> [Work instruction 1] Retype the part of the data communications passage that begins with the words containing "Data Communications 101" and ends with "hardware and software.".

Data Communications 101

Course time: 1 hour
Prerequisite: Electricity 101

Bits and bytes

A 'bit' of data is a single "binary digit" unit of information: a 1 or a 0. 8 bits make up what is now universally known as a "byte"; 256 possible values fit in a byte, and can represent anything including characters of an alphabet. One common data representation is "ASCII" which uses 7 of the 8 bits of a byte to represent numbers, letters of the English alphabet, and some punctuation marks as well as some special "control codes" such as "carriage return" and "line feed". The 8th bit (bit 7 as it is commonly referred to, since "bit zero" is the designation of the low-order bit) was once commonly used for a "parity check", but this use is much less common now that more reliable methods of error detection and correction are built into modern hardware and software.

> [Work instruction 2] In the rows below, repeat the part that opens with the line containing "This repository is automatically maintained." and closes with the line containing "Source code". Leave the pictures out of your answer.

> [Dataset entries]
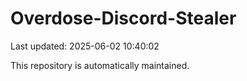 # Overdose-Discord-Stealer

Last updated: 2025-06-02 10:40:02

This repository is automatically maintained.
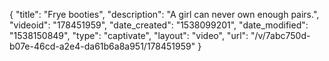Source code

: {
    "title": "Frye booties",
    "description": "A girl can never own enough pairs.",
    "videoid": "178451959",
    "date_created": "1538099201",
    "date_modified": "1538150849",
    "type": "captivate",
    "layout": "video",
    "url": "\/v\/7abc750d-b07e-46cd-a2e4-da61b6a8a951\/178451959"
}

> [Written solution 1]
Data Communications 101

Course time: 1 hour
Prerequisite: Electricity 101

Bits and bytes

A 'bit' of data is a single "binary digit" unit of information: a 1 or a 0. 8 bits make up what is now universally known as a "byte"; 256 possible values fit in a byte, and can represent anything including characters of an alphabet. One common data representation is "ASCII" which uses 7 of the 8 bits of a byte to represent numbers, letters of the English alphabet, and some punctuation marks as well as some special "control codes" such as "carriage return" and "line feed". The 8th bit (bit 7 as it is commonly referred to, since "bit zero" is the designation of the low-order bit) was once commonly used for a "parity check", but this use is much less common now that more reliable methods of error detection and correction are built into modern hardware and software.

> [Written solution 2]
This repository is automatically maintained.
Source code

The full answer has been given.